- Directions for this task
In the passage on hospitals and employer-based clinics below, what does Mr. La Penna name as one driver of employers' interest in worksite clinics?

- Document segment

As part of this population health model, the employer might also elect to structure its benefits program to encourage employees to become part of an accountable care organization that can provide inpatient care and other services to complement the service available at the worksite-based clinic. By reaching out to employers that sponsor workplace health clinics, the hospital that is a partner in an ACO can increase its patient base. "These worksite healthcare programs, once they consolidate primary care, are a tremendous source of contracted volume for an ACO," Mr. La Penna says.

What hospitals should do
To take advantage of the opportunity employer-based clinics present, hospitals should take the following steps, according to Mr. La Penna.

1. Examine the marketplace. Hospitals should determine what the state of employer-based clinics and access to primary care is in their local community. One of the drivers of employers' interest in worksite clinics is a lack of primary care access, according to Mr. La Penna. Hospitals can make their primary care offerings more appealing by ensuring they are geographically close to employers and employees and that they have effective scheduling and available appointments. Even if a hospital has a large complement of primary care offices, they may not be able to accept a new patient for months. "A hospital [having] a primary care infrastructure does not mean it has primary care deployed appropriately," Mr. La Penna says.

2. Understand the differences among ambulatory care models. Hospitals need to understand the differences among different ambulatory care models, because urgent care centers are vastly different from employer-based clinics, according to Mr. La Penna. While urgent care centers treat any patient that comes in with a minor condition, employer-based clinics provide primary care to a specific group of patients. Knowing these differences can help hospitals better partner with employers. "They should be arming themselves with information about this industry so they can go in and demonstrate to employers that they're every bit as capable as an outside vendor to provide the type of service that the employer is seeking," Mr. La Penna says.

3. Build relationships with employers. Hospitals should begin to form relationships with self-funded employers in the community to gauge their interest in worksite clinics and discuss how the hospital may be able to fit in that model. "The reason vendors are trumping hospitals is the fact that their sales teams are out, talking to employers to try to find out needs they can fulfill," Mr. La Penna says. "Hospitals have to be at the plant or employer's CEO- or chief HR officer-level, constantly discussing new opportunities and new models. They can't lay back in this effort, or they'll have their lunch eaten by firms who are more proactive."

4. Consider partnering with a vendor. Hospitals can also approach outside vendors about jointly partnering with an employer. "A hospital may consider if there's a very aggressive vendor in the community, partnering with the vendor, because it's out there doing the sales job that the hospital may not be equipped to do," Mr. La Penna says.

In summation, Mr. LaPenna observed that the rise in on-site workplace clinics has now been established as a market factor that cannot be ignored. He observed, "This trend is one that can easily be missed by a hospital since it usually does have some kind of occupational health service and it generally treats workers in a variety of its existing service lines. However, this is not about occupational health, it is about population health and the employers that are leading the way with their own programming. The hospital that can understand an employer's needs is going to have an important partnership with a local enterprise that controls a significant and important patient base."

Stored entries
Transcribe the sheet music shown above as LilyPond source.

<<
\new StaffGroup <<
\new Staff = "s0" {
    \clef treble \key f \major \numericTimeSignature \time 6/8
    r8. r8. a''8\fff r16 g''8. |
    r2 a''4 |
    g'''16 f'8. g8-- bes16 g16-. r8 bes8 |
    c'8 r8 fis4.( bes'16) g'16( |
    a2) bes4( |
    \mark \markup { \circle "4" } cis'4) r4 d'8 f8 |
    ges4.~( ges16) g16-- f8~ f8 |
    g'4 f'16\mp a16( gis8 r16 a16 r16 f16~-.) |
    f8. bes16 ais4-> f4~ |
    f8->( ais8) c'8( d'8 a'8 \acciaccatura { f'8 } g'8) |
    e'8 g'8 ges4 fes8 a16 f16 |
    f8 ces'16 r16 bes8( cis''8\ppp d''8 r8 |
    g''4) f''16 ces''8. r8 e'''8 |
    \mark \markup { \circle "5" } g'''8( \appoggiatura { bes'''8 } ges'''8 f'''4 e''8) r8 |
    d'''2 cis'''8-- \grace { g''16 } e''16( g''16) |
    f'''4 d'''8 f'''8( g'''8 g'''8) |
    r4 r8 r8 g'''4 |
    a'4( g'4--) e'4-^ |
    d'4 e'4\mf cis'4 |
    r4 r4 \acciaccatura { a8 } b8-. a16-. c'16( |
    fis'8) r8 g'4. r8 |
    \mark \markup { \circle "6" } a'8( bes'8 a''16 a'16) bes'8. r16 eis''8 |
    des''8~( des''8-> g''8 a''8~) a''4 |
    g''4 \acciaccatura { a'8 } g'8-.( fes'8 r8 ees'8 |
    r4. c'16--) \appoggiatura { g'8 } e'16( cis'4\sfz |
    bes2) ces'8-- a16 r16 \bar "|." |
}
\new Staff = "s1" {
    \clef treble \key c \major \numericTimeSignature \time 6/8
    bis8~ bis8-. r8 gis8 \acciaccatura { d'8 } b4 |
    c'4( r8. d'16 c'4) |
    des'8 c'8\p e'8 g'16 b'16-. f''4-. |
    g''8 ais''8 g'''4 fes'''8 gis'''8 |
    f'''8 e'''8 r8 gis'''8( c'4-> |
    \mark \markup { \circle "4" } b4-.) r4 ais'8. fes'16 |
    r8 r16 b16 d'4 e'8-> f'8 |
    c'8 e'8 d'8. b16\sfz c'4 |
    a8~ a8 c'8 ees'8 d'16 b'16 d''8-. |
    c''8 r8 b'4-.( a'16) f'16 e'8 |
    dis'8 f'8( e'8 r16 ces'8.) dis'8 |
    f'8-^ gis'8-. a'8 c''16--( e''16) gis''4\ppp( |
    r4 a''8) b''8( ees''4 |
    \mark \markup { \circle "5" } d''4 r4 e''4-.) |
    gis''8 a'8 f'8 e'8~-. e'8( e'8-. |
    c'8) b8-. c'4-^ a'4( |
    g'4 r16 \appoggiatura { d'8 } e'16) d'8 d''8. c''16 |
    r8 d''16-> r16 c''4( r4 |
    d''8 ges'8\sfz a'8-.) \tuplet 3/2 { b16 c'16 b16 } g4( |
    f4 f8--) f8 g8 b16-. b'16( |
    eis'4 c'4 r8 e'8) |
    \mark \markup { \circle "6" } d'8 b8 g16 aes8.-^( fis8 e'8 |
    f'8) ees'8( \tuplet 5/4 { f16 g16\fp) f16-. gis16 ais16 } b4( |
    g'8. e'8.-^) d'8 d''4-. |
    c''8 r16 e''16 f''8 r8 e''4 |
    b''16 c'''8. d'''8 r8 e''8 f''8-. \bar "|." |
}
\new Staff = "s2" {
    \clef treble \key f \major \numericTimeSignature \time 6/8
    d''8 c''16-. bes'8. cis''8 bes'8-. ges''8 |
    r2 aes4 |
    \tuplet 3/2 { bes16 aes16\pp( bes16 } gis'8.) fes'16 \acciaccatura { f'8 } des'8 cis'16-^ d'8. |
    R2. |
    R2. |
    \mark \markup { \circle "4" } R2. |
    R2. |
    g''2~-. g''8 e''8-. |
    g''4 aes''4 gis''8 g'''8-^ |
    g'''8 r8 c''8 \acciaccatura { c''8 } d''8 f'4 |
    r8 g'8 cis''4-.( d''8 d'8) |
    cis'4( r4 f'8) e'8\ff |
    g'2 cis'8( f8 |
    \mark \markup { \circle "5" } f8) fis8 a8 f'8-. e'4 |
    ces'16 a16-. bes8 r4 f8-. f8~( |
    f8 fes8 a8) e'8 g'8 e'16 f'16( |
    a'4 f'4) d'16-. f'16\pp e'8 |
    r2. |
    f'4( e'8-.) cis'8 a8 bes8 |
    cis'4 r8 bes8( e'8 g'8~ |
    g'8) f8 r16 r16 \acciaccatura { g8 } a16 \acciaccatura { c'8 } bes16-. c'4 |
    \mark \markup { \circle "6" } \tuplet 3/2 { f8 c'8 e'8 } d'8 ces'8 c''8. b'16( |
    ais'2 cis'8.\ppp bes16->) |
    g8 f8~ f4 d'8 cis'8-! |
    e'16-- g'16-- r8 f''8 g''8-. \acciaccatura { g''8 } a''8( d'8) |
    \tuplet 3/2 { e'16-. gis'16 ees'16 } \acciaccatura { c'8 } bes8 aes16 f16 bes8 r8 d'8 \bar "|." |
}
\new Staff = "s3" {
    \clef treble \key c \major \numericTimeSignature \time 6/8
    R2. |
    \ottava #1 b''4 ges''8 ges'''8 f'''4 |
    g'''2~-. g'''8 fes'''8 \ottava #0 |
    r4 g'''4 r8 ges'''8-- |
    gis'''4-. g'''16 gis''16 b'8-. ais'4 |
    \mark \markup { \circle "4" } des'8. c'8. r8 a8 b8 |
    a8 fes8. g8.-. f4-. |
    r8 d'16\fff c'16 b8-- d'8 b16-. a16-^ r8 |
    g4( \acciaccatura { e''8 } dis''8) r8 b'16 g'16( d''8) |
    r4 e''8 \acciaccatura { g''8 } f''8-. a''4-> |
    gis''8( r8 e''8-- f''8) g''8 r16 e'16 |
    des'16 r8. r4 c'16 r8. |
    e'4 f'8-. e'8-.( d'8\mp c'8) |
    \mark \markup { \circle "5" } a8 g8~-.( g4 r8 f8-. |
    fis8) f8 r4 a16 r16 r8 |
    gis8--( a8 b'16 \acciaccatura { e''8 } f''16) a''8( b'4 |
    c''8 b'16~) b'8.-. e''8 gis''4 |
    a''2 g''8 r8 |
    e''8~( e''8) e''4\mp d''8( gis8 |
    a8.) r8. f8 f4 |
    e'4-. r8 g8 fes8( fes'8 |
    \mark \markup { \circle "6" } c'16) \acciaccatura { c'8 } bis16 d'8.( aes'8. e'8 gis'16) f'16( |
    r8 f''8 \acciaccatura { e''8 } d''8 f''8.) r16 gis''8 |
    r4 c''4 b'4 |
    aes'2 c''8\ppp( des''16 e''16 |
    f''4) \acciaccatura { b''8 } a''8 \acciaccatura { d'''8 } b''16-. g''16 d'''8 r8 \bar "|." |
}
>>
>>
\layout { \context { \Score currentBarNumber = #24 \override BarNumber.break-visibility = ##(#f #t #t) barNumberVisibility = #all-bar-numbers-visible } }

- Problem solution
A lack of primary care access.